SOURCE EXCERPT »
Take a logic statement like $\forall x \ P(x)$

What does this say? We read this as 'All objects have property $P$". OK, but what exactly is this property $P$? And what do you mean by 'all'? Indeed, what are we really talking about?

This is where interpretations come in. An interpretation might say: This sentence is about natural numbers, and $P(x)$ means that "$x$ is even". So under that interpretation, the above statement would mean that "all natural numbers are even".

OK, but there are many other interpretations possible. I could say that the domain is my clothes, and that $P(x)$ means "$x$ is red". So now the statement means "All my clothes are red". A totally different statement

Part of the power of logic is that the statement itself doesn't fix any interpretation... and therefore point out interesting relationships about any domain. For example, you can show that $\neg \forall x \ P(x)$ is logically equivalent to $\exists x \ \neg P(x)$, no matter what the domain is or what $P(x)$ means.

TASKS TO PERFORM »
1 – Repeat, word for word, the stretch of the passage on interpreting logic statements from "This is where" through "what $P(x)$ means.".
2 – Carry on the passage about interpreting logic statements from the point where it stops.
The entries that come after this passage aren't needed.

STORED RECORDS »
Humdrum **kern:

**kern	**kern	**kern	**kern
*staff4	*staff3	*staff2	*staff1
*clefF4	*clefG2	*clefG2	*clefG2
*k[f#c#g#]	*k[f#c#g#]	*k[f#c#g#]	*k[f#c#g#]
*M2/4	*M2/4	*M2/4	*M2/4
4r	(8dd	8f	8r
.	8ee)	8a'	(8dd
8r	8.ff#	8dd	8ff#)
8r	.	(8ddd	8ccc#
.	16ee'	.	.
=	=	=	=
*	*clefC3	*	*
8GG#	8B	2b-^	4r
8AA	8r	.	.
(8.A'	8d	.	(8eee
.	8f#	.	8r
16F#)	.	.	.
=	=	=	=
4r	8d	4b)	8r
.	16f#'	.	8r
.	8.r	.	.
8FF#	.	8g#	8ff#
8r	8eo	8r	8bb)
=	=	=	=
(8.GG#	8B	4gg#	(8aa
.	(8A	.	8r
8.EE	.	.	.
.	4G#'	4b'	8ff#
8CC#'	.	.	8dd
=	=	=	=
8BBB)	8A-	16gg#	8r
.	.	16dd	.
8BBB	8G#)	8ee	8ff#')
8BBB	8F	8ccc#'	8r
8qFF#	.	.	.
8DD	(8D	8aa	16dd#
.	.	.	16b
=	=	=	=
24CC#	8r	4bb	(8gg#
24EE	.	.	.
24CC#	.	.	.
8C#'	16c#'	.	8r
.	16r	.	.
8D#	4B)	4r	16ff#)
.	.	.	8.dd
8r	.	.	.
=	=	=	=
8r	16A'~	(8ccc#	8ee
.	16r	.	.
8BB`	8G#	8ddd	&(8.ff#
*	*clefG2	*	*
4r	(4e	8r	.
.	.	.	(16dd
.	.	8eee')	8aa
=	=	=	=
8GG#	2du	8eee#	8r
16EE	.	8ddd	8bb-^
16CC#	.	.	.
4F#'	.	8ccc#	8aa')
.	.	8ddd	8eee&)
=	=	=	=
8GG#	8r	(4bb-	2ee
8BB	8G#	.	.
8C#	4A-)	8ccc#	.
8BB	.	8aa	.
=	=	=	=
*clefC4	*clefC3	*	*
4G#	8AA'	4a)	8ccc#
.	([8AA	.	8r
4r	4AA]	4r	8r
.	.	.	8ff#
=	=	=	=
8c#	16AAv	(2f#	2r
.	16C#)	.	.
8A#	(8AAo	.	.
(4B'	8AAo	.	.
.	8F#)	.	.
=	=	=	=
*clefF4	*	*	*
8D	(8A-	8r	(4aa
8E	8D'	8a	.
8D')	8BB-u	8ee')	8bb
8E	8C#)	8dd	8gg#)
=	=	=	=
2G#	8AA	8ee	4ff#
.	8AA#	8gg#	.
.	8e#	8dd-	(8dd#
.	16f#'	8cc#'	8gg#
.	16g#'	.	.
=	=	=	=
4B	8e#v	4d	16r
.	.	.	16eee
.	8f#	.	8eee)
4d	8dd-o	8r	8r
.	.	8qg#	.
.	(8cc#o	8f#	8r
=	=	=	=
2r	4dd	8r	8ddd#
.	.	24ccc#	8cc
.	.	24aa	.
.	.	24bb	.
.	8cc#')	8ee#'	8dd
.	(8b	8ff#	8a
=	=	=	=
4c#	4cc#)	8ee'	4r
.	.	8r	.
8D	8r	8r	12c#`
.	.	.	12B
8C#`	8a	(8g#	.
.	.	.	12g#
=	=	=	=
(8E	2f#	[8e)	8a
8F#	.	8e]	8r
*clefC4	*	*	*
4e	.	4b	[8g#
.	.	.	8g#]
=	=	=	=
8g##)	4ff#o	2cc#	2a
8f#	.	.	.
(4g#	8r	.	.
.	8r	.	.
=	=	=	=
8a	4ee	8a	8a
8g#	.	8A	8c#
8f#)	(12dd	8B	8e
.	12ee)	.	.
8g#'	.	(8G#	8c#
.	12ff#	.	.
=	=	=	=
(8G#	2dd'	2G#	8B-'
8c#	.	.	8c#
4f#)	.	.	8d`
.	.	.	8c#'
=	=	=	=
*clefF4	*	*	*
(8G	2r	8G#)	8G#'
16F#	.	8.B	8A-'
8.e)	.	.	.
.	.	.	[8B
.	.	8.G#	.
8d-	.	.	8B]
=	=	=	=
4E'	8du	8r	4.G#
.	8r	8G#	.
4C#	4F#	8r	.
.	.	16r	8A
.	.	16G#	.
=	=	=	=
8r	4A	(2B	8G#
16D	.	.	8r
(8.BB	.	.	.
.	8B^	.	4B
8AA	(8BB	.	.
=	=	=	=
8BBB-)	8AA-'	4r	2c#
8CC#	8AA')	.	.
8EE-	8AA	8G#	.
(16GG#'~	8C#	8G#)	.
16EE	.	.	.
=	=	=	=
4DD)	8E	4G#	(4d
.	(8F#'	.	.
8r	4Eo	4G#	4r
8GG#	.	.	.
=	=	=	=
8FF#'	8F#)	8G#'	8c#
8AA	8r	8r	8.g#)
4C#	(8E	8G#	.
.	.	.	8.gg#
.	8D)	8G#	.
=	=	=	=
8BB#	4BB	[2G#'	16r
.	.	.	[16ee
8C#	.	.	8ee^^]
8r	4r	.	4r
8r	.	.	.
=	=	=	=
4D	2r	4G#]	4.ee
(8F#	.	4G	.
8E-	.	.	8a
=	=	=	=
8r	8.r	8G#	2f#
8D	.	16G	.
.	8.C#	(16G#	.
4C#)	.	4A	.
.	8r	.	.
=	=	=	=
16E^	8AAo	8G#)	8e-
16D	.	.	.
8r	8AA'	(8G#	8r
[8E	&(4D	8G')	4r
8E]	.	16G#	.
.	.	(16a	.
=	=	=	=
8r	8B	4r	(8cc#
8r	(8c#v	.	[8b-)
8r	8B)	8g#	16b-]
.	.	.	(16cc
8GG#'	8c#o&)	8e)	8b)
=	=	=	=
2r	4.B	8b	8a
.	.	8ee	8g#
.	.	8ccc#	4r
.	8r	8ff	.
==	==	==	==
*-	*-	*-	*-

ANSWERS PER TASK »
1 –
This is where interpretations come in. An interpretation might say: This sentence is about natural numbers, and $P(x)$ means that "$x$ is even". So under that interpretation, the above statement would mean that "all natural numbers are even".

OK, but there are many other interpretations possible. I could say that the domain is my clothes, and that $P(x)$ means "$x$ is red". So now the statement means "All my clothes are red". A totally different statement

Part of the power of logic is that the statement itself doesn't fix any interpretation... and therefore point out interesting relationships about any domain. For example, you can show that $\neg \forall x \ P(x)$ is logically equivalent to $\exists x \ \neg P(x)$, no matter what the domain is or what $P(x)$ means.

2 –
Now, in your case we use a restricted quantifier of the form $\forall x \in D ...$. Again, when we use such a quantifier, we do often have some specific domain in mind ... but logic itself does not. So, you'll have to say what this $D$ is in the interpretation. And, here we do make the stipulation that whatever $D$ is, it is part of a larger domain. That is, the very idea of the restricted quantifier is of course that out of some larger domain, there exists a subset $D$ to which we want to restrict our claim.

So, the interpretation will have to define two groups of objects: the group of objects represented by $D$, and the group of objects that the unrestricted quantifier $\forall x$ would range over, where we specify that the first group of objects is a subset of the latter group. But no, neither $D$ nor the larger domain is specified by the statement itself.

However, showing the power of logic once again, no matter what we pick for $D$, the larger domain that $D$ is a subset of, and $P$, it will always have to be the case that $\forall x \in D, P(x)$ is true if and only if $\forall x, x \in D \to P(x)$ is true. And that makes them logically equivalent statements.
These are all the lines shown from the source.